Having a substantial list of child-safe snacks is helpful when you go to the grocery store. It can be a bit daunting to sort through the choices, especially when pressed for time. Depending on age-appropriateness, here are our favorite kid-friendly options to keep on hand:

  1. Coconut milk yogurt is a great source of protein, calcium, and the beneficial bacteria that are needed for good gut health, and healthy teeth.
  2. Fresh apple slices with a packet of Justin’s nut butter is so yummy and convenient.
  3. Dehydrated mango slices with a small bunch of organic grapes or peeled Clementine wedges are refreshing and delicious.
  4. If not too hard to chew, a few pieces of a mild turkey, beef, or buffalo jerky can keep blood sugar stable and mood upbeat.
  5. A hard-boiled egg is great for breakfast, but also goes into a lunch box well. The protein and choline help keep the brain alert!
  6. Celery with either almond butter or hummus, with raisins, is a great balance of protein, carbohydrates, and fats in a snack.
  7. Make your own deli turkey roll-ups with a sliced cheese and/or a thinly sliced pickle.
Guacamole spread on gluten-free crackers is a satisfying afternoon snack!

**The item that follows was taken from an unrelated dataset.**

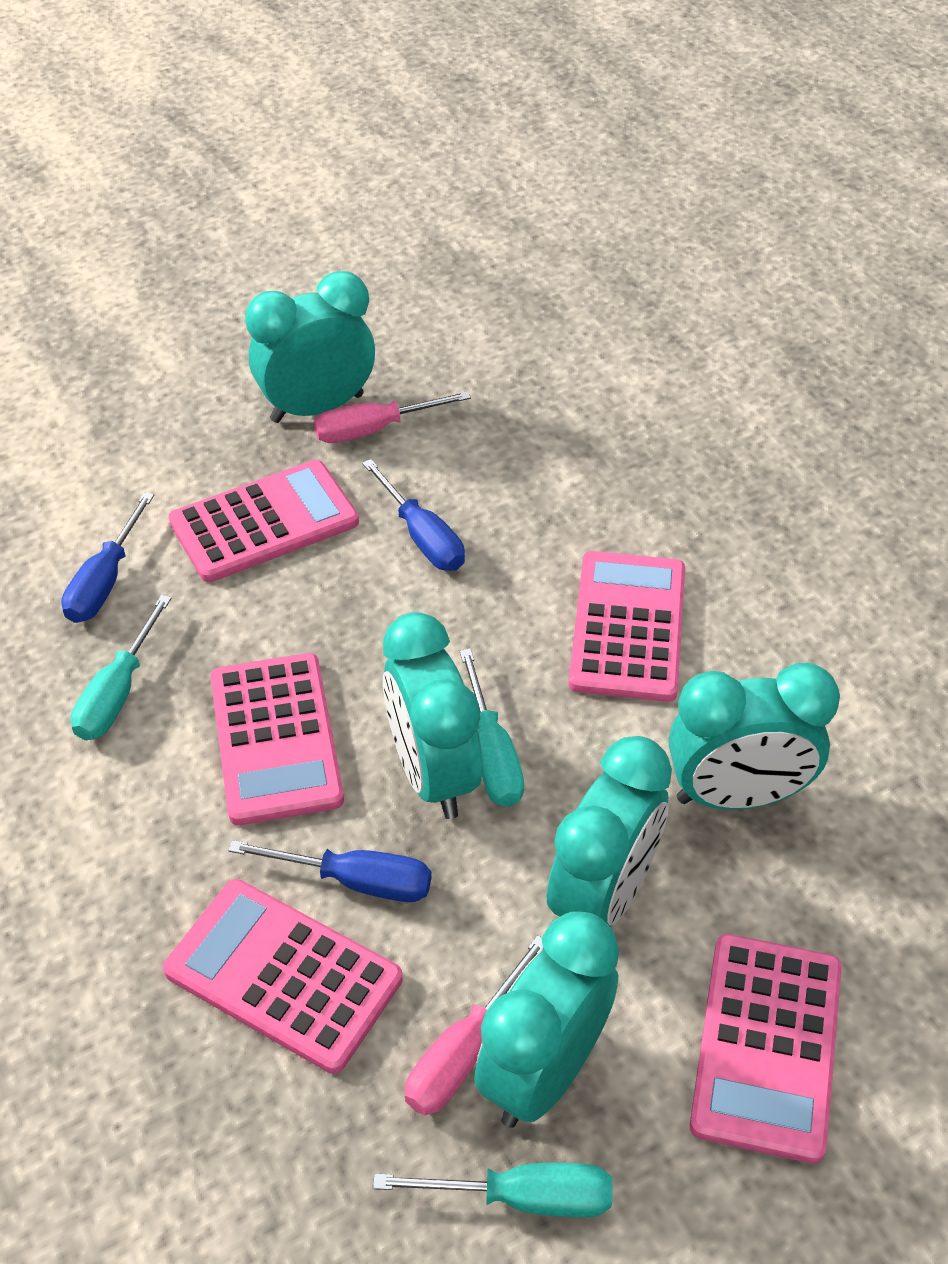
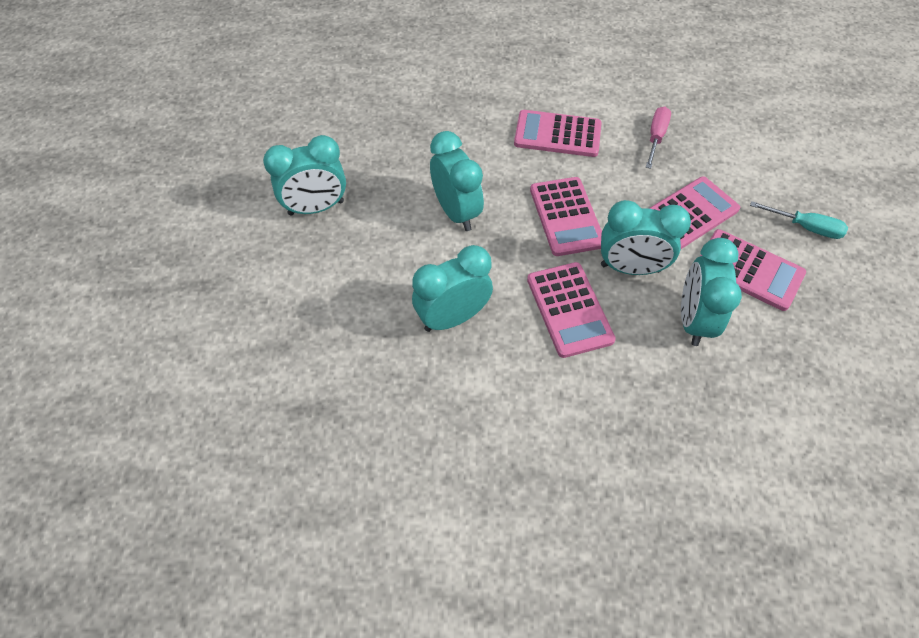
blue screwdriver: 3 -> 0
pink screwdriver: 2 -> 1
turquoise screwdriver: 3 -> 1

Supplements To Assist Your Child’s Diet:

Children can take supplements to support their digestion and gut health. This helps because after all, we know diet is not always perfect. The following three supplements we highly recommend for any family with small children…

  1. Betafood – The main ingredients in this product are beet leaves and beet root.  How many kids are eating beets on a regular basis?  None?  These are essential nutrients for anyone looking to improve how your body breaks down fats and oils.  If greasy foods upset your stomach or make you constipated, Betafood on a daily basis is a great addition to your routine!
  2. Lactic Acid Yeast – This product contains a lactic acid-loving beneficial yeast, to lower the pH in the gastrointestinal tract. A high carb and sugar diet can throw off the pH of your gut, causing gas and bloating.  If your child craves lots of carbs but winds up toot-tooting all night, Lactic Acid Yeast could help!
  3. Prosynbiotic is a synergistic blend of four probiotic strains and two prebiotic fibers to support gut flora and overall intestinal health. Kids love it because the powder tastes sweet dropped right on the tongue.  Prosynbiotic can go a long way to supporting kids’ digestive health, especially when they’re so happy to take it!
We hope this gives you some new ideas and motivation for packing a healthy lunch box!